=== Begin Enclosure ===

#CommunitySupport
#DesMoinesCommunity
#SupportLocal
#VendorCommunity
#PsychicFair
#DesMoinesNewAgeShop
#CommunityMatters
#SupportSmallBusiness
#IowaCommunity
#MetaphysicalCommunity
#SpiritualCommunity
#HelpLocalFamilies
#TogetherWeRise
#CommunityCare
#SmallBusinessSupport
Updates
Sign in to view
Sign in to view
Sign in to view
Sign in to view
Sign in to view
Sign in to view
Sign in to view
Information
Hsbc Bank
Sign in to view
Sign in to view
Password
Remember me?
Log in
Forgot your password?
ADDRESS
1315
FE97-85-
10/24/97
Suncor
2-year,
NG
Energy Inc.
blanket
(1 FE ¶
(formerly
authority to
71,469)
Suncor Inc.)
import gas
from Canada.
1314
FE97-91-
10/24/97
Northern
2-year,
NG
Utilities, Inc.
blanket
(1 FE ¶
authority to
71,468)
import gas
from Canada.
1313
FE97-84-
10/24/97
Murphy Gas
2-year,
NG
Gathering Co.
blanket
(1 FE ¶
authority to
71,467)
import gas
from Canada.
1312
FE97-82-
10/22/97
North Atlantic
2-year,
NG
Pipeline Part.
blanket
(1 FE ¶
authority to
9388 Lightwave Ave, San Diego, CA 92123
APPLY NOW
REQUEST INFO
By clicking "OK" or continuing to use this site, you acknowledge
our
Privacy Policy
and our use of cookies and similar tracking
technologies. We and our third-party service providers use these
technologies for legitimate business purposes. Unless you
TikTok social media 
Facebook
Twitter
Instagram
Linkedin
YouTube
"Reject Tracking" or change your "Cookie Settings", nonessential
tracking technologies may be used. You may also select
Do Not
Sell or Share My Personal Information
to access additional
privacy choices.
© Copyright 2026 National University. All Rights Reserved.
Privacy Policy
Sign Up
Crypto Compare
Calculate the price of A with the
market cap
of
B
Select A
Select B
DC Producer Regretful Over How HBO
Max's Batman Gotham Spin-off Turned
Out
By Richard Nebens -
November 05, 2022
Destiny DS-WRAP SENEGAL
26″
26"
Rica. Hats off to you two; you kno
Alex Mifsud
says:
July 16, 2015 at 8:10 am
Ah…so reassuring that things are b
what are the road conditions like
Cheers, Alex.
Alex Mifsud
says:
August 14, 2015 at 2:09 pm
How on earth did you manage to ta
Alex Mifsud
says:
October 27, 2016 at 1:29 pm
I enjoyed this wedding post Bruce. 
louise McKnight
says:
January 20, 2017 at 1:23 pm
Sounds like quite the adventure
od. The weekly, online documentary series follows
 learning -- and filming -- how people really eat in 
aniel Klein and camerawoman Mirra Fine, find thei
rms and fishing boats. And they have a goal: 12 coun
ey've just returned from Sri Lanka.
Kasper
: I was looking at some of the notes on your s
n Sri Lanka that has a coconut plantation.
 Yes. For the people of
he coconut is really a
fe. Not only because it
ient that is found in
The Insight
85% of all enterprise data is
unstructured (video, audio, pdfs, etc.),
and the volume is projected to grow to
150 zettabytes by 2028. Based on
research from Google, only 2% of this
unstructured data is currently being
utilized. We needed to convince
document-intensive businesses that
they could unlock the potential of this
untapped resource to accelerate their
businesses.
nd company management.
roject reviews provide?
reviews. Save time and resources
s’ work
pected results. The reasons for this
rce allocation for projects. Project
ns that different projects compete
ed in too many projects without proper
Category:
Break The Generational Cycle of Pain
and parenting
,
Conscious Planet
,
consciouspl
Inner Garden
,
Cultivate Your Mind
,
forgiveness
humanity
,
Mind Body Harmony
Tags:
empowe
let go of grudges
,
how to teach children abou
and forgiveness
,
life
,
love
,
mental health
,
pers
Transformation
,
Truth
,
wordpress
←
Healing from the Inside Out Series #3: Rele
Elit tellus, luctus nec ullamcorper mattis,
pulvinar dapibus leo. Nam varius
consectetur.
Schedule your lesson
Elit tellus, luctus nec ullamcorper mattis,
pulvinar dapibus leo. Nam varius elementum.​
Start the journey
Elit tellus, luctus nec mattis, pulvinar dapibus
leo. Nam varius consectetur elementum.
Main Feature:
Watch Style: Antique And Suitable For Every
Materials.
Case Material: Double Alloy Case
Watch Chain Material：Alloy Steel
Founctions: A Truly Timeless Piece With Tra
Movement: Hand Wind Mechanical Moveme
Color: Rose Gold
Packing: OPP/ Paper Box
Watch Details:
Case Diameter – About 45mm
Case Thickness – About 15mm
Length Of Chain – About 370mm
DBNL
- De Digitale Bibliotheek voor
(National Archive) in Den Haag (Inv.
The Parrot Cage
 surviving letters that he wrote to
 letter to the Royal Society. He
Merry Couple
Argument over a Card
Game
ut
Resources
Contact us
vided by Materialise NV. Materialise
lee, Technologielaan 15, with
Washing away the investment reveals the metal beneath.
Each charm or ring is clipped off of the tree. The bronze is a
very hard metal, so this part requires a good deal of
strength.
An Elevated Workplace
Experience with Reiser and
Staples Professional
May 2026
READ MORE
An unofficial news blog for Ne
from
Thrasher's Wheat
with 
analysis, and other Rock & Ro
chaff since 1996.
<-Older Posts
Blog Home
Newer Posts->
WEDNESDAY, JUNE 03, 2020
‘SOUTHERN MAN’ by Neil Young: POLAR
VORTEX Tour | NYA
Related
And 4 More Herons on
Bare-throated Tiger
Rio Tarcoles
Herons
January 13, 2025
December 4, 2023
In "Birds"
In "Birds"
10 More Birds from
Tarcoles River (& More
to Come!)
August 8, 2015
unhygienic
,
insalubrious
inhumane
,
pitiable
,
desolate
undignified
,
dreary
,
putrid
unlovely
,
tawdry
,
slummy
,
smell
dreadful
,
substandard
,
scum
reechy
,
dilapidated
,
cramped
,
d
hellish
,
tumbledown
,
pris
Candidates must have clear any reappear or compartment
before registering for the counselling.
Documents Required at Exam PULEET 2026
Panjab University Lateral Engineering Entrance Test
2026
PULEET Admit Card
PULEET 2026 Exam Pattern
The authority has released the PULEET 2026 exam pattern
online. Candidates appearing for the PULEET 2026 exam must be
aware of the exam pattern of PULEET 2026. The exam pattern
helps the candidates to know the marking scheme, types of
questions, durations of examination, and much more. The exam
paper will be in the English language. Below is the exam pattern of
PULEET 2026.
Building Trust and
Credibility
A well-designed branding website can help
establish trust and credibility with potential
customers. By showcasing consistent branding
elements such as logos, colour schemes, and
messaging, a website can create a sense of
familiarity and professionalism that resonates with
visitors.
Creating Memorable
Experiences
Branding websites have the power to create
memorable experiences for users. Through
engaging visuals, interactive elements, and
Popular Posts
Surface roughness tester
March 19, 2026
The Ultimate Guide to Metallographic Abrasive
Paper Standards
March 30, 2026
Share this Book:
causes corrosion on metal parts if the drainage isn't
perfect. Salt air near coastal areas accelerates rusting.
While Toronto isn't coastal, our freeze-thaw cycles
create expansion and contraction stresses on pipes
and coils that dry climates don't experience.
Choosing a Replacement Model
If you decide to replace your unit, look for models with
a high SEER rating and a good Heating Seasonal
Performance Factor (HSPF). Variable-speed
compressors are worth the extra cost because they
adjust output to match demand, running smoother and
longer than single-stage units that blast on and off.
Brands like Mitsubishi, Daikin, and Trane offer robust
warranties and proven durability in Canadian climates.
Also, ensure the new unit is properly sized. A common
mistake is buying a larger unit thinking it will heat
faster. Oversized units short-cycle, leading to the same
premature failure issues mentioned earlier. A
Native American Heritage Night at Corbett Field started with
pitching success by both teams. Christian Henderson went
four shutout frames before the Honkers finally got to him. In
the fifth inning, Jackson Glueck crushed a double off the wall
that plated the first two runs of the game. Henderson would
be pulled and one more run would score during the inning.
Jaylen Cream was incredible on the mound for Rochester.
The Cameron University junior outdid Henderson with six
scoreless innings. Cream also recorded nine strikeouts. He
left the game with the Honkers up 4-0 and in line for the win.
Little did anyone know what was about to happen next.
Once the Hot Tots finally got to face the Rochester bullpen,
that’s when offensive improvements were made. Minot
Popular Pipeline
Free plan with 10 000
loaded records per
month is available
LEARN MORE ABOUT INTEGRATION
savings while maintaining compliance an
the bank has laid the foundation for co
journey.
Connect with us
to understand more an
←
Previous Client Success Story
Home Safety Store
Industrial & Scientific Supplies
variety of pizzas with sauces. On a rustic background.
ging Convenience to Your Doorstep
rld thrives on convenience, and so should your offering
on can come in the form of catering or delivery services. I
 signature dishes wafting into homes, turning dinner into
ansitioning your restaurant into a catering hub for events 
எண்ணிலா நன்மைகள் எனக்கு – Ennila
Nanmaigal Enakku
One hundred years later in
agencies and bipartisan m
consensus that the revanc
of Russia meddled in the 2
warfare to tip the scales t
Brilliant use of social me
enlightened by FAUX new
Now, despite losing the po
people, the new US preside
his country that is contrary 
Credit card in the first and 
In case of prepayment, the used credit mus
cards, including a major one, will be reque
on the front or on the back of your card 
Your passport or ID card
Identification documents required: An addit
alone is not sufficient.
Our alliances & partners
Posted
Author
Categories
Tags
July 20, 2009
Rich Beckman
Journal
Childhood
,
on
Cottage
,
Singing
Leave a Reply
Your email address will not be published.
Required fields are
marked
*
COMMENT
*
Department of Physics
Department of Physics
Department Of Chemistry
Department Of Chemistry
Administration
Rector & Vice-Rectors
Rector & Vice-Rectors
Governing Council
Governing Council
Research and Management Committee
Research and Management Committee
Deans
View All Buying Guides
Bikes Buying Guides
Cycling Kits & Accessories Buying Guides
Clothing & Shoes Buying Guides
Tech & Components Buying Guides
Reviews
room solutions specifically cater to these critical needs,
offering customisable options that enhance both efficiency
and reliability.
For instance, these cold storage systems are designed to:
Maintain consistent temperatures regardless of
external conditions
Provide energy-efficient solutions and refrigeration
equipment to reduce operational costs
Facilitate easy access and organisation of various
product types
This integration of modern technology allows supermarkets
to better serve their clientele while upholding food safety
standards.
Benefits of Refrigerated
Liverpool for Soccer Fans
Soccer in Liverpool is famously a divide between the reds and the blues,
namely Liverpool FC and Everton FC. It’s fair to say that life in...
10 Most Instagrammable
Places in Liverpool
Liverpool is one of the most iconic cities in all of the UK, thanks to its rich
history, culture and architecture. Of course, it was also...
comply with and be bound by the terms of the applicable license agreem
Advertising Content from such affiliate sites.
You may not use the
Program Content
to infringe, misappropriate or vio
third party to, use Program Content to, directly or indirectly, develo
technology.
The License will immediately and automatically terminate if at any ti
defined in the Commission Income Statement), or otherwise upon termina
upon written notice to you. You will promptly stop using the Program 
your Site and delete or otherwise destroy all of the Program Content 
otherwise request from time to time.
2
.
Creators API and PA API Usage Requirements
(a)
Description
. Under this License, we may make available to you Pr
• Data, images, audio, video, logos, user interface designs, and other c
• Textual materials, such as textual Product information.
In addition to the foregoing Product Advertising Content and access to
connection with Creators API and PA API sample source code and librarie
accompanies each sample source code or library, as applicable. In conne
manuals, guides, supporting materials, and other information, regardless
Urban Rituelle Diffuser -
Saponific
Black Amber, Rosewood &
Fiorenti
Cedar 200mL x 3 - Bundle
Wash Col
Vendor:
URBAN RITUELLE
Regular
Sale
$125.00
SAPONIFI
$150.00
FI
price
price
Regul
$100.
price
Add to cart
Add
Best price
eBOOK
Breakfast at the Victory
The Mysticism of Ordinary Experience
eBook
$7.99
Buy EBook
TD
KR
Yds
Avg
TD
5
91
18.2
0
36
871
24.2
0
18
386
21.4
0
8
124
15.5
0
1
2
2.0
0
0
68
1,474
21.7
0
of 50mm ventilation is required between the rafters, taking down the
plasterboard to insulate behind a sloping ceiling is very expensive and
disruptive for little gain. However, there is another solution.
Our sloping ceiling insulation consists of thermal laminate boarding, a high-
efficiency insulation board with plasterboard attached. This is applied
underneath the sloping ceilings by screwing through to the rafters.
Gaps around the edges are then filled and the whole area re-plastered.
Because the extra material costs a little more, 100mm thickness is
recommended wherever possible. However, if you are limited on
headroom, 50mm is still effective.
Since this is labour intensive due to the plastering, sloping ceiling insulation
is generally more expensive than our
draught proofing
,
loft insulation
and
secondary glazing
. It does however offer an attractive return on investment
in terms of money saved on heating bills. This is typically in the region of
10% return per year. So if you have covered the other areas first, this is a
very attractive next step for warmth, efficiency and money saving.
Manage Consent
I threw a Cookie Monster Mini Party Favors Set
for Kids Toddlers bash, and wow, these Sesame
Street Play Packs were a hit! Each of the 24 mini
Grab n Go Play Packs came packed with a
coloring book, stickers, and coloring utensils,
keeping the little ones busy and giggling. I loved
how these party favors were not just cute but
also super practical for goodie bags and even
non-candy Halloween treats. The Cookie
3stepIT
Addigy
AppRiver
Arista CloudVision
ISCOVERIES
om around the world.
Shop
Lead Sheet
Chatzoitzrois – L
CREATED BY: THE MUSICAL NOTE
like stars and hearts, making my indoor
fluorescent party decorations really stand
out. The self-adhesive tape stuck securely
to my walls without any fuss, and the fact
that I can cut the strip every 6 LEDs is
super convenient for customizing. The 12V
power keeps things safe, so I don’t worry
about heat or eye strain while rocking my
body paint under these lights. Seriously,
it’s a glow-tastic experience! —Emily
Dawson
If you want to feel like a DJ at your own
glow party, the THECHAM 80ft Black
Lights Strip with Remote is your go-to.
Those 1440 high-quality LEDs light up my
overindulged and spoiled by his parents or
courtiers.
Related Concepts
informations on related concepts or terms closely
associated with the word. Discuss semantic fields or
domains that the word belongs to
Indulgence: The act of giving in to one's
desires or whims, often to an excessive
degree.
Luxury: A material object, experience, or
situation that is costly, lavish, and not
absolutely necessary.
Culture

=== End Enclosure ===

__Prompt__: Render the listing as a Markdown table with the columns Row and Listing line. Start with the listing's first line, end with the line containing "and our use of cookies and similar tracking" (both included), number each row, and leave out blank lines.

__Task response__:
| Row | Listing line |
|---|---|
| 1 | #CommunitySupport |
| 2 | #DesMoinesCommunity |
| 3 | #SupportLocal |
| 4 | #VendorCommunity |
| 5 | #PsychicFair |
| 6 | #DesMoinesNewAgeShop |
| 7 | #CommunityMatters |
| 8 | #SupportSmallBusiness |
| 9 | #IowaCommunity |
| 10 | #MetaphysicalCommunity |
| 11 | #SpiritualCommunity |
| 12 | #HelpLocalFamilies |
| 13 | #TogetherWeRise |
| 14 | #CommunityCare |
| 15 | #SmallBusinessSupport |
| 16 | Updates |
| 17 | Sign in to view |
| 18 | Sign in to view |
| 19 | Sign in to view |
| 20 | Sign in to view |
| 21 | Sign in to view |
| 22 | Sign in to view |
| 23 | Sign in to view |
| 24 | Information |
| 25 | Hsbc Bank |
| 26 | Sign in to view |
| 27 | Sign in to view |
| 28 | Password |
| 29 | Remember me? |
| 30 | Log in |
| 31 | Forgot your password? |
| 32 | ADDRESS |
| 33 | 1315 |
| 34 | FE97-85- |
| 35 | 10/24/97 |
| 36 | Suncor |
| 37 | 2-year, |
| 38 | NG |
| 39 | Energy Inc. |
| 40 | blanket |
| 41 | (1 FE ¶ |
| 42 | (formerly |
| 43 | authority to |
| 44 | 71,469) |
| 45 | Suncor Inc.) |
| 46 | import gas |
| 47 | from Canada. |
| 48 | 1314 |
| 49 | FE97-91- |
| 50 | 10/24/97 |
| 51 | Northern |
| 52 | 2-year, |
| 53 | NG |
| 54 | Utilities, Inc. |
| 55 | blanket |
| 56 | (1 FE ¶ |
| 57 | authority to |
| 58 | 71,468) |
| 59 | import gas |
| 60 | from Canada. |
| 61 | 1313 |
| 62 | FE97-84- |
| 63 | 10/24/97 |
| 64 | Murphy Gas |
| 65 | 2-year, |
| 66 | NG |
| 67 | Gathering Co. |
| 68 | blanket |
| 69 | (1 FE ¶ |
| 70 | authority to |
| 71 | 71,467) |
| 72 | import gas |
| 73 | from Canada. |
| 74 | 1312 |
| 75 | FE97-82- |
| 76 | 10/22/97 |
| 77 | North Atlantic |
| 78 | 2-year, |
| 79 | NG |
| 80 | Pipeline Part. |
| 81 | blanket |
| 82 | (1 FE ¶ |
| 83 | authority to |
| 84 | 9388 Lightwave Ave, San Diego, CA 92123 |
| 85 | APPLY NOW |
| 86 | REQUEST INFO |
| 87 | By clicking "OK" or continuing to use this site, you acknowledge |
| 88 | our |
| 89 | Privacy Policy |
| 90 | and our use of cookies and similar tracking |